12. L’educazione deve promuovere la scoperta attiva, non l’apprendimento passivo a memoria

Lo scopo principale dell’educazione è creare uomini capaci di fare cose nuove, non semplicemente di ripetere ciò che hanno fatto le generazioni precedenti — uomini creativi, inventivi e scopritori.

Critica della scuola tradizionale. Piaget, pur non essendo un “pedagogo”, fu un critico severo dell’educazione tradizionale, che vedeva come promotrice di “passività cognitiva” e memorizzazione meccanica di fatti privi di significato. Sosteneva che tali metodi soffocano intelligenza e creatività, non preparando gli studenti a un mondo in rapido cambiamento dove pensiero critico e innovazione sono essenziali.

Approccio della “scuola attiva”:

  • Conoscenza dall’azione: I bambini imparano manipolando attivamente oggetti, sperimentando e scoprendo relazioni da soli, anziché ricevere passivamente informazioni.
  • Ruolo dell’insegnante: Non un semplice oratore, ma un osservatore, interrogatore e facilitatore che “provoca” conflitti cognitivi per stimolare nuove soluzioni e strutture di pensiero.
  • Autonomia dello studente: I bambini devono essere liberi di esplorare, porre domande e avere voce nel proprio apprendimento, favorendo motivazione intrinseca e autodisciplina.
  • Apprendimento integrato: Collegare diverse materie in progetti significativi (es. cucinare coinvolge lettura, matematica, scienze e scrittura).

Ricerca anziché dogma.

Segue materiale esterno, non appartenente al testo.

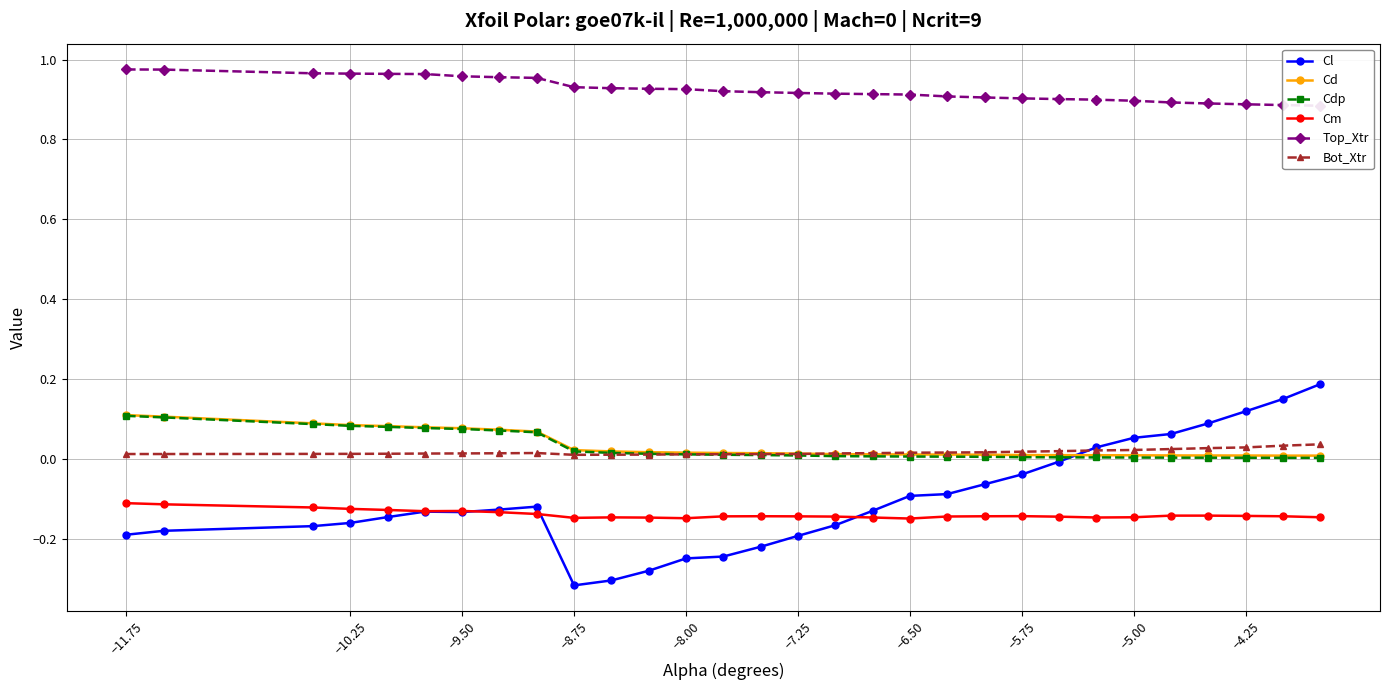

List the series in order of their peak value, lowest first.

Cm, Bot_Xtr, Cdp, Cd, Cl, Top_Xtr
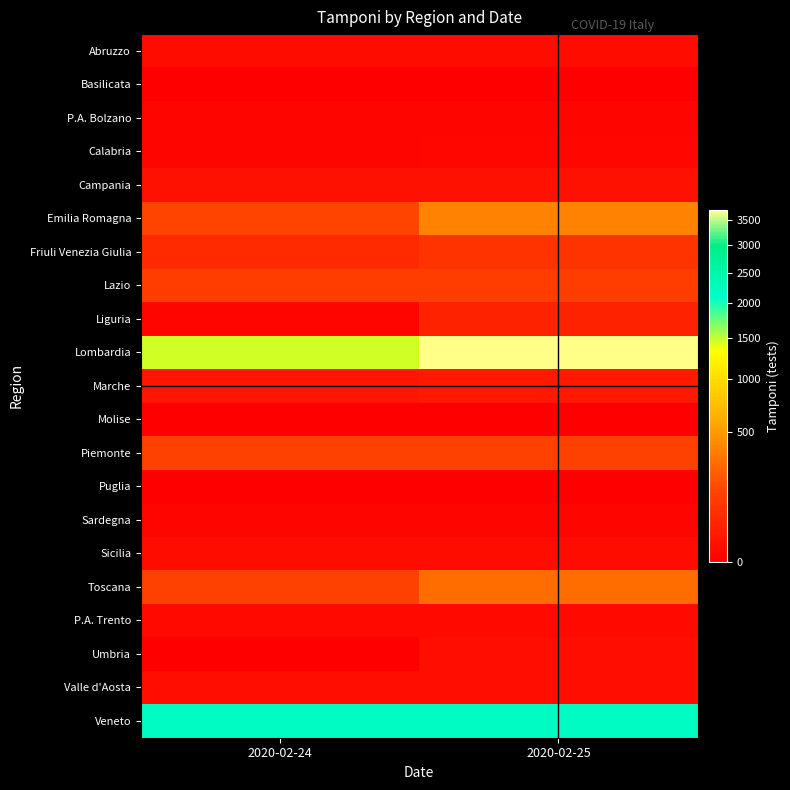

Which series has the largest range (max minus min)?

Lombardia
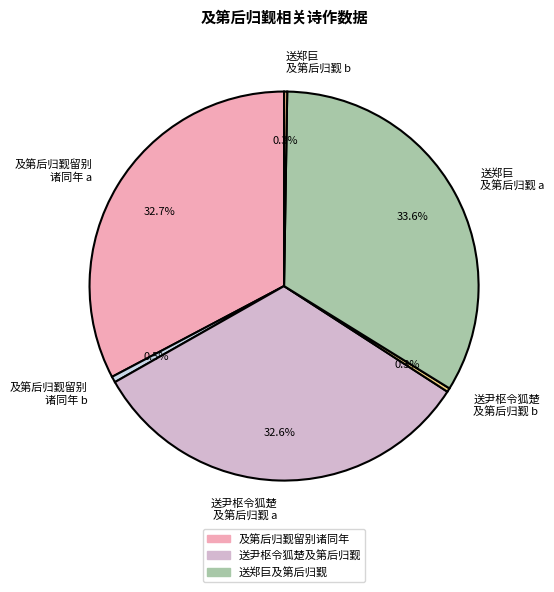

Does 送尹枢令狐楚 及第后归觐 b represent more than half of the total?

No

Piaget deplorava la mancanza di ricerca scientifica in educazione, auspicando studi sperimentali per individuare metodi didattici efficaci. Credeva che gli insegnanti dovessero essere ricercatori attivi, sperimentando idee nuove e osservando i processi di apprendimento dei bambini, invece di trasmettere semplicemente “conoscenze preconfezionate”.

Oltre gli esami. Si schierava con forza per l’abolizione degli esami tradizionali, considerandoli “artefatti mentali” dannosi che privilegiano la memorizzazione effimera rispetto alla comprensione autentica e allo sviluppo di menti esploratrici. Per Piaget, la vera educazione coltiva menti critiche, capaci di verificare informazioni e inventare nuove soluzioni, perché “comprendere è scoprire, o ricostruire per riscoperta”.